FIG. 9 is a cross-sectional view of a coupling cavity portion according to another embodiment of the present invention.

FIG. 10 is a cross-sectional view of a coupling cavity portion according to another embodiment of the present invention.

FIG. 11 is a cross-sectional view of a coupling cavity portion according to another embodiment of the present invention.

FIG. 12 is an overall view of a conventional standing wave type acceleration tube.

FIG. 13 is an electric field pattern diagram.

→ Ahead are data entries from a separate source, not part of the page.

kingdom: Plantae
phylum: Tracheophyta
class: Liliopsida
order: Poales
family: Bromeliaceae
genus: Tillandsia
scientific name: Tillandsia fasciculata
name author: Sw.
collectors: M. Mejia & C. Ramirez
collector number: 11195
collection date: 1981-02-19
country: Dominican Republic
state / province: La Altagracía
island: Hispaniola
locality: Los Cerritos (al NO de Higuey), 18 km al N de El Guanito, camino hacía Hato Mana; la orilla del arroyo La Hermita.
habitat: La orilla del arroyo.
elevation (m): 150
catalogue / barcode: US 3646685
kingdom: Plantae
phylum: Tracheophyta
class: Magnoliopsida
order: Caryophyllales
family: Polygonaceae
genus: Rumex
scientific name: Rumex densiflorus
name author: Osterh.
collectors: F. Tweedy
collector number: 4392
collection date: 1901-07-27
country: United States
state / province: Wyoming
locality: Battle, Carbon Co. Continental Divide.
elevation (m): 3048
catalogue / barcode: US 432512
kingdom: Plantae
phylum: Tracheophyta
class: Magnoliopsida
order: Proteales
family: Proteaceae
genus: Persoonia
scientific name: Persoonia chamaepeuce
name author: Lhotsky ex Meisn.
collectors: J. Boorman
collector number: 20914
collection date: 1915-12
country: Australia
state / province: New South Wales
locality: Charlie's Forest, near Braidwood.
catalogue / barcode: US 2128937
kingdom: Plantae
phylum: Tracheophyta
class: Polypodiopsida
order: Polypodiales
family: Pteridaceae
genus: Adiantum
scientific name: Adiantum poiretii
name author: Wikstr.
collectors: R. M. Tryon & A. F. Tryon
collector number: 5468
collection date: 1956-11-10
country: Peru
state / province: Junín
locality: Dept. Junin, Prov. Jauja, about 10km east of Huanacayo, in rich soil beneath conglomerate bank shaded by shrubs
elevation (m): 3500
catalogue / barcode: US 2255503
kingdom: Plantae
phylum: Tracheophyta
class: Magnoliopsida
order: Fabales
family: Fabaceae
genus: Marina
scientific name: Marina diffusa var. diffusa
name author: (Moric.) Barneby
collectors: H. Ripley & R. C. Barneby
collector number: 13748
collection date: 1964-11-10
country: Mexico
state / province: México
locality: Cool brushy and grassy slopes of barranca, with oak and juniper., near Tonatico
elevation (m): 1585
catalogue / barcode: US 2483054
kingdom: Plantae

FIG. 14 is an electric field pattern diagram.

[Explanation of symbols]

1 charged particle, 2 acceleration cavity, 3 acceleration electric field, 4 coupling cavity, 5 coupling hole, 6 coupling cavity with short rod, 7 short rod, 8 microwave, 9 coupling cavity, 10 coupling hole, 11 partition plate, 12 bellows, 13 coupling holes, 1
4 dividers, 15 slits, 16 spaces.

Claims (8)

[Claims] 1. A side-coupled standing-wave accelerating tube in which the coupling cavity is not on the central axis of the accelerating cavity, the standing-wave accelerating tube having a coaxial coupling cavity only at any of the accelerating cavity positions. 2. The standing wave type acceleration tube according to claim 1, wherein a plurality of coupling holes on one side of the coupling cavity coaxial with the acceleration cavity are provided. 3. The standing wave type accelerating tube according to claim 2, further comprising a partition plate which makes only one of the plurality of coupling holes effective. 4. The standing wave type accelerating tube according to claim 3, wherein a step due to an edge of the partition plate is eliminated on the inner surface of the cavity when the partition plate is moved in the coupling cavity. 5. The standing wave type acceleration according to claim 4, wherein an adjusting space is provided to eliminate a change in the resonance frequency due to a difference in the size of the coupling hole due to the movement of the partition plate. tube. 6. The standing wave type accelerating tube according to claim 1, wherein a plurality of coupling holes are arranged in the same partition plate. 7. The standing wave type accelerating tube according to claim 6, wherein a step is eliminated on the inner surface of the coupling cavity due to the movement of the partition plate. 8. The standing wave type acceleration according to claim 7, further comprising an adjusting space for eliminating a change in the resonance frequency due to a difference in the size of the coupling hole due to the movement of the partition plate. tube.